Stored entries
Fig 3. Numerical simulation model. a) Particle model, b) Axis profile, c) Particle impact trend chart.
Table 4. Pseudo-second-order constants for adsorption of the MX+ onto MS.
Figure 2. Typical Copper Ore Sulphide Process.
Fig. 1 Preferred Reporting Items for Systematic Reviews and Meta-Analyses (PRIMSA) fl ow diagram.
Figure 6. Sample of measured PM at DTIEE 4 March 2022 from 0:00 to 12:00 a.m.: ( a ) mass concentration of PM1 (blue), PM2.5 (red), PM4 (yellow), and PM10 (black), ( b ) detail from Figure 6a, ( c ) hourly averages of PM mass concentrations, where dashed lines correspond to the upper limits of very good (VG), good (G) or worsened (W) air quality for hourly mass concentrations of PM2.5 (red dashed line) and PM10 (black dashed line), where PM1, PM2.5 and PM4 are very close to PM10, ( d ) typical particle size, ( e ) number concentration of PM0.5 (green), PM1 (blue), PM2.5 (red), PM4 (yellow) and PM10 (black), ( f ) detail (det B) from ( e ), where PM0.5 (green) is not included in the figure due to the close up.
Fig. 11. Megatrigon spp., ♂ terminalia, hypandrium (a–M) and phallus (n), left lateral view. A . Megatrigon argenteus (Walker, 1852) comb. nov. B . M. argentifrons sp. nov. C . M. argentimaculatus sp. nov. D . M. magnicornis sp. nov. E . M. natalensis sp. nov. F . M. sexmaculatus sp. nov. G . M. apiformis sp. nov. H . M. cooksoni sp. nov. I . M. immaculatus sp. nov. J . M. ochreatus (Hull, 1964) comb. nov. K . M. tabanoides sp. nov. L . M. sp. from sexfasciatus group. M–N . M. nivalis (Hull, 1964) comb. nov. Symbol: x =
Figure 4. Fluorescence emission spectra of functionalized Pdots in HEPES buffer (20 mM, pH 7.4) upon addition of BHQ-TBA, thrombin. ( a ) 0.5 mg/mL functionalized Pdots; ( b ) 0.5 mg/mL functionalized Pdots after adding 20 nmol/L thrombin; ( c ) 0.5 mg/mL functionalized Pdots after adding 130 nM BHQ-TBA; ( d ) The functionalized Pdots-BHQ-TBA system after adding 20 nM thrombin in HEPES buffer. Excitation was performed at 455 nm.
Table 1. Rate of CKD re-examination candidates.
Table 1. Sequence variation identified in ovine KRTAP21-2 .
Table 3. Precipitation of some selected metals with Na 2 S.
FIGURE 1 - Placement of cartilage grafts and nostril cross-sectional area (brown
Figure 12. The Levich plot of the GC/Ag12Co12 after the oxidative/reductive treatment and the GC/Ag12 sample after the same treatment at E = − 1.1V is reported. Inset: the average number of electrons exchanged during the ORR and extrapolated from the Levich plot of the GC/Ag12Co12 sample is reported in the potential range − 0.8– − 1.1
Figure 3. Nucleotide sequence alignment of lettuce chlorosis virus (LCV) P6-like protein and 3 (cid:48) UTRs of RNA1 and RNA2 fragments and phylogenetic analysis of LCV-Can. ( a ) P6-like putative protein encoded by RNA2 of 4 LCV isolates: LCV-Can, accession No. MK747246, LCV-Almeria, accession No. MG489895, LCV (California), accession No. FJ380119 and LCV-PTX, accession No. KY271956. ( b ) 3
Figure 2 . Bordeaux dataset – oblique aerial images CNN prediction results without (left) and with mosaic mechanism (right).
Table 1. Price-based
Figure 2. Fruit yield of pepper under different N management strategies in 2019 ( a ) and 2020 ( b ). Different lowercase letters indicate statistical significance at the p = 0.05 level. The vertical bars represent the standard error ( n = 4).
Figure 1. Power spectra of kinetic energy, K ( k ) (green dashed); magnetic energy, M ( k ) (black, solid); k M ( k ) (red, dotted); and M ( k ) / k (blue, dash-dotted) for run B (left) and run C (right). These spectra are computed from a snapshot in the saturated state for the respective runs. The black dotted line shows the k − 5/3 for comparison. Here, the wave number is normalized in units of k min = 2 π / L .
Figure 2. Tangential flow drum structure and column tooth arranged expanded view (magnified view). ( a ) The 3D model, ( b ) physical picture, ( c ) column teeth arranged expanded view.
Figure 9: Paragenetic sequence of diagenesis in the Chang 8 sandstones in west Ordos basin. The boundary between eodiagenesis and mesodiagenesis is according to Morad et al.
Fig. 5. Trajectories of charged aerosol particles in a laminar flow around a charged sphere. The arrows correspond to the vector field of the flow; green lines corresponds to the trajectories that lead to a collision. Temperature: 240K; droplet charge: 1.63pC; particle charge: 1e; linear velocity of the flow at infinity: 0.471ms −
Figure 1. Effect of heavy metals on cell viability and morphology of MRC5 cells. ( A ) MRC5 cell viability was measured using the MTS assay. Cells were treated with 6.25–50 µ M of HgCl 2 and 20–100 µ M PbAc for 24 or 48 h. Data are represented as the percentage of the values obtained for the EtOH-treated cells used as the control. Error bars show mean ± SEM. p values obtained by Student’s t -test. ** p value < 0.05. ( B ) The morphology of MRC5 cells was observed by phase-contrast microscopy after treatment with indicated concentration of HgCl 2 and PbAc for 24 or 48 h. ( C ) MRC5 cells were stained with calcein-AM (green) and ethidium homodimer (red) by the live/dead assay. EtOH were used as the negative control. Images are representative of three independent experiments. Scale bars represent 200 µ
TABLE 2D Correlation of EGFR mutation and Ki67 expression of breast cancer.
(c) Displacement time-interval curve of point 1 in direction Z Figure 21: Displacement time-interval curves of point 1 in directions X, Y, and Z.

Exercise
Transcribe all of the data above, keeping each line exactly as it stands.

Answer box
Fig 3. Numerical simulation model. a) Particle model, b) Axis profile, c) Particle impact trend chart.
Table 4. Pseudo-second-order constants for adsorption of the MX+ onto MS.
Figure 2. Typical Copper Ore Sulphide Process.
Fig. 1 Preferred Reporting Items for Systematic Reviews and Meta-Analyses (PRIMSA) fl ow diagram.
Figure 6. Sample of measured PM at DTIEE 4 March 2022 from 0:00 to 12:00 a.m.: ( a ) mass concentration of PM1 (blue), PM2.5 (red), PM4 (yellow), and PM10 (black), ( b ) detail from Figure 6a, ( c ) hourly averages of PM mass concentrations, where dashed lines correspond to the upper limits of very good (VG), good (G) or worsened (W) air quality for hourly mass concentrations of PM2.5 (red dashed line) and PM10 (black dashed line), where PM1, PM2.5 and PM4 are very close to PM10, ( d ) typical particle size, ( e ) number concentration of PM0.5 (green), PM1 (blue), PM2.5 (red), PM4 (yellow) and PM10 (black), ( f ) detail (det B) from ( e ), where PM0.5 (green) is not included in the figure due to the close up.
Fig. 11. Megatrigon spp., ♂ terminalia, hypandrium (a–M) and phallus (n), left lateral view. A . Megatrigon argenteus (Walker, 1852) comb. nov. B . M. argentifrons sp. nov. C . M. argentimaculatus sp. nov. D . M. magnicornis sp. nov. E . M. natalensis sp. nov. F . M. sexmaculatus sp. nov. G . M. apiformis sp. nov. H . M. cooksoni sp. nov. I . M. immaculatus sp. nov. J . M. ochreatus (Hull, 1964) comb. nov. K . M. tabanoides sp. nov. L . M. sp. from sexfasciatus group. M–N . M. nivalis (Hull, 1964) comb. nov. Symbol: x =
Figure 4. Fluorescence emission spectra of functionalized Pdots in HEPES buffer (20 mM, pH 7.4) upon addition of BHQ-TBA, thrombin. ( a ) 0.5 mg/mL functionalized Pdots; ( b ) 0.5 mg/mL functionalized Pdots after adding 20 nmol/L thrombin; ( c ) 0.5 mg/mL functionalized Pdots after adding 130 nM BHQ-TBA; ( d ) The functionalized Pdots-BHQ-TBA system after adding 20 nM thrombin in HEPES buffer. Excitation was performed at 455 nm.
Table 1. Rate of CKD re-examination candidates.
Table 1. Sequence variation identified in ovine KRTAP21-2 .
Table 3. Precipitation of some selected metals with Na 2 S.
FIGURE 1 - Placement of cartilage grafts and nostril cross-sectional area (brown
Figure 12. The Levich plot of the GC/Ag12Co12 after the oxidative/reductive treatment and the GC/Ag12 sample after the same treatment at E = − 1.1V is reported. Inset: the average number of electrons exchanged during the ORR and extrapolated from the Levich plot of the GC/Ag12Co12 sample is reported in the potential range − 0.8– − 1.1
Figure 3. Nucleotide sequence alignment of lettuce chlorosis virus (LCV) P6-like protein and 3 (cid:48) UTRs of RNA1 and RNA2 fragments and phylogenetic analysis of LCV-Can. ( a ) P6-like putative protein encoded by RNA2 of 4 LCV isolates: LCV-Can, accession No. MK747246, LCV-Almeria, accession No. MG489895, LCV (California), accession No. FJ380119 and LCV-PTX, accession No. KY271956. ( b ) 3
Figure 2 . Bordeaux dataset – oblique aerial images CNN prediction results without (left) and with mosaic mechanism (right).
Table 1. Price-based
Figure 2. Fruit yield of pepper under different N management strategies in 2019 ( a ) and 2020 ( b ). Different lowercase letters indicate statistical significance at the p = 0.05 level. The vertical bars represent the standard error ( n = 4).
Figure 1. Power spectra of kinetic energy, K ( k ) (green dashed); magnetic energy, M ( k ) (black, solid); k M ( k ) (red, dotted); and M ( k ) / k (blue, dash-dotted) for run B (left) and run C (right). These spectra are computed from a snapshot in the saturated state for the respective runs. The black dotted line shows the k − 5/3 for comparison. Here, the wave number is normalized in units of k min = 2 π / L .
Figure 2. Tangential flow drum structure and column tooth arranged expanded view (magnified view). ( a ) The 3D model, ( b ) physical picture, ( c ) column teeth arranged expanded view.
Figure 9: Paragenetic sequence of diagenesis in the Chang 8 sandstones in west Ordos basin. The boundary between eodiagenesis and mesodiagenesis is according to Morad et al.
Fig. 5. Trajectories of charged aerosol particles in a laminar flow around a charged sphere. The arrows correspond to the vector field of the flow; green lines corresponds to the trajectories that lead to a collision. Temperature: 240K; droplet charge: 1.63pC; particle charge: 1e; linear velocity of the flow at infinity: 0.471ms −
Figure 1. Effect of heavy metals on cell viability and morphology of MRC5 cells. ( A ) MRC5 cell viability was measured using the MTS assay. Cells were treated with 6.25–50 µ M of HgCl 2 and 20–100 µ M PbAc for 24 or 48 h. Data are represented as the percentage of the values obtained for the EtOH-treated cells used as the control. Error bars show mean ± SEM. p values obtained by Student’s t -test. ** p value < 0.05. ( B ) The morphology of MRC5 cells was observed by phase-contrast microscopy after treatment with indicated concentration of HgCl 2 and PbAc for 24 or 48 h. ( C ) MRC5 cells were stained with calcein-AM (green) and ethidium homodimer (red) by the live/dead assay. EtOH were used as the negative control. Images are representative of three independent experiments. Scale bars represent 200 µ
TABLE 2D Correlation of EGFR mutation and Ki67 expression of breast cancer.
(c) Displacement time-interval curve of point 1 in direction Z Figure 21: Displacement time-interval curves of point 1 in directions X, Y, and Z.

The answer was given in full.